Inquest into prison killings of Sheldon McKay, Durval Tavares underway in Winnipeg
Inquest examines killings of Stony Mountain inmates in 2005 and 2006
Inquests into the deaths of two Manitoba inmates began in Winnipeg on Wednesday, starting with testimony from a corrections officer about the death of Sheldon McKay.
The 30-year-old was killed in 2006 in Stony Mountain Institution. He was found dead, face down on a bed in his cell. Investigators later determined the cause of death was asphyxia, and his death was a homicide.
Four people were later charged and convicted in his death.
The year before, Durval David Tavares, 40, was killed in a prison bathroom. The cause of death was blunt-force trauma, and three people were later convicted in the death.
Crown attorney Kathrine Basarab called Laura Kirby to testify on Wednesday. Kirby was a corrections officer at Stony Mountain when McKay was killed. She's now a corrections manager.
McKay was given a life sentence for the 2000 stabbing death of a Winnipeg teen and had been serving time in Saskatchewan until he requested a transfer to a medium-security unit at Stony.
"It was ultimately approved, so medium security was decided on Dec. 4, 2005," Kirby said.
McKay was from Winnipeg, so the transfer brought him closer to home — but also closer to gang ties.
He was a member of the Indian Posse street gang, something officers considered in his transfer.
Ultimately he was placed in the same unit as other members of the street gang — Unit 5, Range F, Cell 3. Inmates with "compatabilities" are placed into "security threat groups," the inquest heard.
Members of the gang were segregated from the general population and weren't allowed to seek employment within the jail.
Corrections worker Kirk McIntosh testified McKay was friendly with officers and would normally stand by their desk and talk to them.
He said McKay was a high-ranking member of the Indian Posse.
"He told us he was high-ranking. It was no secret," said McIntosh. "He had the phone whenever he wanted to, and a phone is a high commodity."
But McIntosh said the day they found his body, McKay wasn't hanging around the desk the way he normally did, and officers hadn't seen him all morning.

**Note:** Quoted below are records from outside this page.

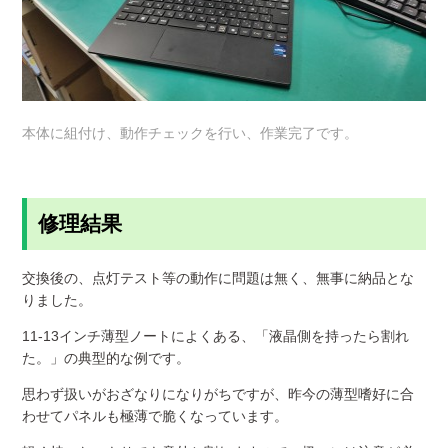
本体に組付け、動作チェックを行い、作業完了です。
修理結果
交換後の、点灯テスト等の動作に問題は無く、無事に納品とな
りました。
11-13インチ薄型ノートによくある、「液晶側を持ったら割れ
た。」の典型的な例です。
思わず扱いがおざなりになりがちですが、昨今の薄型嗜好に合
わせてパネルも極薄で脆くなっています。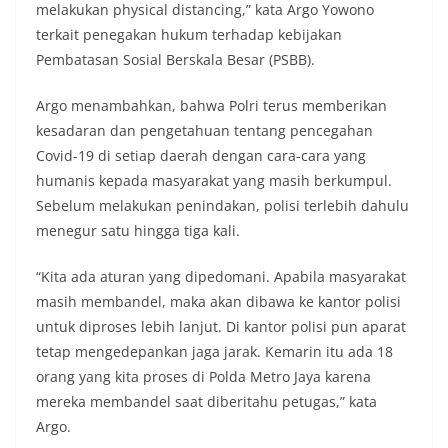
melakukan physical distancing,” kata Argo Yowono
terkait penegakan hukum terhadap kebijakan
Pembatasan Sosial Berskala Besar (PSBB).
Argo menambahkan, bahwa Polri terus memberikan
kesadaran dan pengetahuan tentang pencegahan
Covid-19 di setiap daerah dengan cara-cara yang
humanis kepada masyarakat yang masih berkumpul.
Sebelum melakukan penindakan, polisi terlebih dahulu
menegur satu hingga tiga kali.
“Kita ada aturan yang dipedomani. Apabila masyarakat
masih membandel, maka akan dibawa ke kantor polisi
untuk diproses lebih lanjut. Di kantor polisi pun aparat
tetap mengedepankan jaga jarak. Kemarin itu ada 18
orang yang kita proses di Polda Metro Jaya karena
mereka membandel saat diberitahu petugas,” kata
Argo.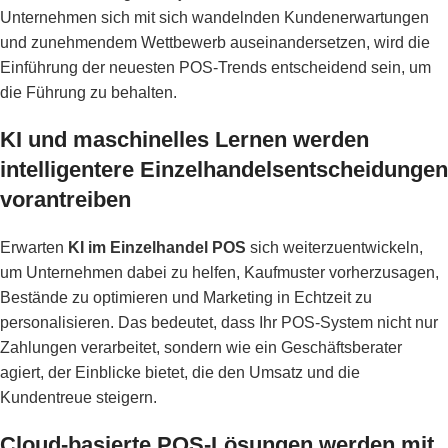
Unternehmen sich mit sich wandelnden Kundenerwartungen
und zunehmendem Wettbewerb auseinandersetzen, wird die
Einführung der neuesten POS-Trends entscheidend sein, um
die Führung zu behalten.
KI und maschinelles Lernen werden
intelligentere Einzelhandelsentscheidungen
vorantreiben
Erwarten
KI im Einzelhandel POS
sich weiterzuentwickeln,
um Unternehmen dabei zu helfen, Kaufmuster vorherzusagen,
Bestände zu optimieren und Marketing in Echtzeit zu
personalisieren. Das bedeutet, dass Ihr POS-System nicht nur
Zahlungen verarbeitet, sondern wie ein Geschäftsberater
agiert, der Einblicke bietet, die den Umsatz und die
Kundentreue steigern.
Cloud-basierte POS-Lösungen werden mit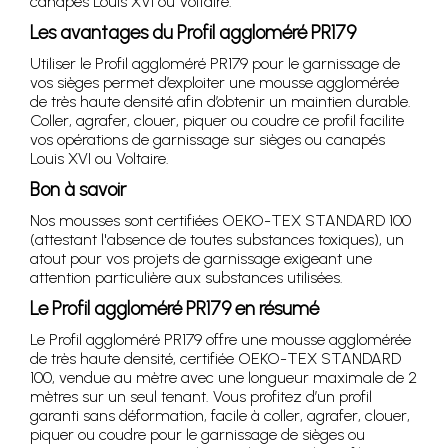
canapés Louis XVI ou Voltaire.
Les avantages du Profil aggloméré PR179
Utiliser le Profil aggloméré PR179 pour le garnissage de
vos sièges permet d’exploiter une mousse agglomérée
de très haute densité afin d’obtenir un maintien durable.
Coller, agrafer, clouer, piquer ou coudre ce profil facilite
vos opérations de garnissage sur sièges ou canapés
Louis XVI ou Voltaire.
Bon à savoir
Nos mousses sont certifiées OEKO-TEX STANDARD 100
(attestant l'absence de toutes substances toxiques), un
atout pour vos projets de garnissage exigeant une
attention particulière aux substances utilisées.
Le Profil aggloméré PR179 en résumé
Le Profil aggloméré PR179 offre une mousse agglomérée
de très haute densité, certifiée OEKO-TEX STANDARD
100, vendue au mètre avec une longueur maximale de 2
mètres sur un seul tenant. Vous profitez d’un profil
garanti sans déformation, facile à coller, agrafer, clouer,
piquer ou coudre pour le garnissage de sièges ou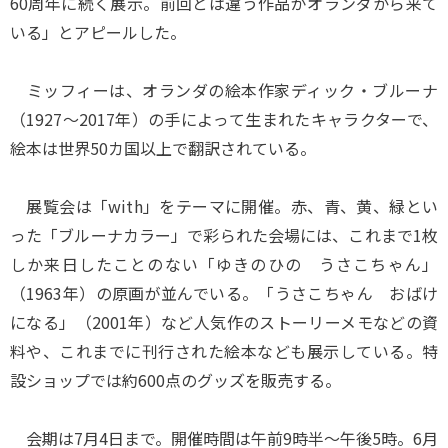
60周年に続く展示。前回とは違う作品がオランダから来て
いる」とアピールした。
ミッフィーは、オランダの絵本作家ディック・ブルーナ
（1927～2017年）の手によって生まれたキャラクターで、
絵本は世界50カ国以上で翻訳されている。
展覧会は「with」をテーマに開催。赤、青、黄、緑とい
った「ブルーナカラー」で彩られた会場には、これまで1枚
しか来日したことのない「ゆきのひの うさこちゃん」
（1963年）の原画が並んでいる。「うさこちゃん おばけ
になる」（2001年）など人気作のストーリーメモなどの資
料や、これまでに刊行された絵本なども展示している。特
設ショップでは約600点のグッズを販売する。
会期は7月4日まで。開催時間は午前9時半～午後5時。6月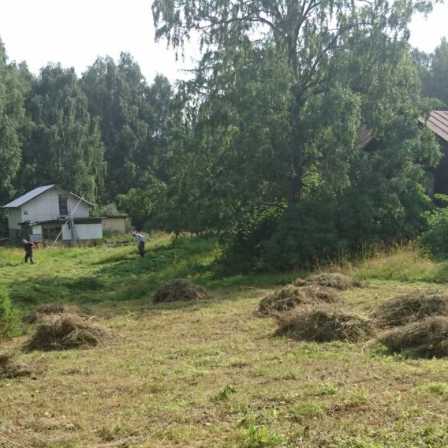
päivää. Ensimmäisenä operoidaan Riihilahden niityillä 
ipäivä viikon päästä 24.8. Joutsenon Anolan kedolla puole
vetuloa mukaan!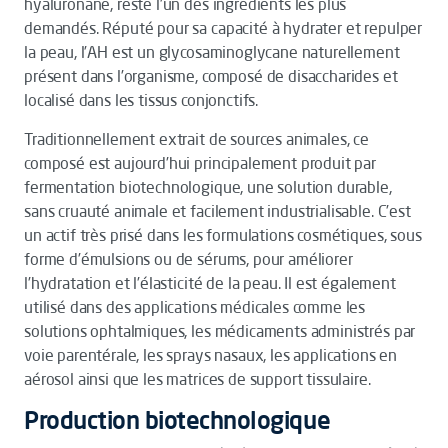
hyaluronane, reste l’un des ingrédients les plus
demandés. Réputé pour sa capacité à hydrater et repulper
la peau, l’AH est un glycosaminoglycane naturellement
présent dans l’organisme, composé de disaccharides et
localisé dans les tissus conjonctifs.
Traditionnellement extrait de sources animales, ce
composé est aujourd’hui principalement produit par
fermentation biotechnologique, une solution durable,
sans cruauté animale et facilement industrialisable. C’est
un actif très prisé dans les formulations cosmétiques, sous
forme d’émulsions ou de sérums, pour améliorer
l’hydratation et l’élasticité de la peau. Il est également
utilisé dans des applications médicales comme les
solutions ophtalmiques, les médicaments administrés par
voie parentérale, les sprays nasaux, les applications en
aérosol ainsi que les matrices de support tissulaire.
Production biotechnologique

"We didn't really realize that Mr. McKay wasn't hanging by our desk — because he normally does. [Then, we thought] 'Where's this guy been? I haven't seen him all morning.' That's when something in the back of your head says, 'Something's not right,'" said McIntosh.
'I knew it was bad'
The morning McKay was found dead, he was supposed to have a visitor, McIntosh said, and inmates often dressed up and prepared early for visitors.
He asked an inmate to tell McKay he had a visitor, but McKay didn't appear, so McIntosh told his partner he was going to check on him.
"As soon as I opened the door, I saw Sheldon McKay laying there," he said. "You get to know them. You count them every day. You get to know how they sleep. When he was laying there, he was laying exactly like he was sleeping. You'd never know anything was wrong. "
But when he went inside the cell, he knew McKay was dead, he said.
"The room was disheveled, which was uncommon for Sheldon McKay," he said. "I used to work at hospital, so I've seen dead bodies before, and dead bodies have a smell to them. When he opened the door, it all came back to me. I knew it was bad."
'It was going to get done'
There were cameras on the unit where McKay was killed, but they only recorded when staff pressed a button to begin recording.
"If these guys co-ordinated themselves and pre-planned this, it was going to get done," he said. "The camera would only tape it, that's all. The camera would only tell you who, so you wouldn't have to do too much investigation."
McIntosh said he doesn't think anything short of a completely segregated prison could have prevented McKay's death.
"Nothing short of an entire, 100 per cent segregated institution and keeping everybody to themselves would prevent [a killing]. If these guys want to get something done like that, it's going to get done," he said.
'Refused to provide information'
RCMP Sgt. Glenn Sells testified on Wednesday afternoon about the investigation into McKay's death.
He interviewed about 20 people, he said.
"They refused to provide information in the death of Mr. McKay."
The case eventually went cold until a fellow gang member was interviewed by Winnipeg police about a number of homicides, including McKay's.
Sells said he thought a more "robust intelligence network" in correctional facilities could reveal problems on a unit or within a group of people and potentially prevent deaths like McKay's.
He also thought cameras that function around the clock might help.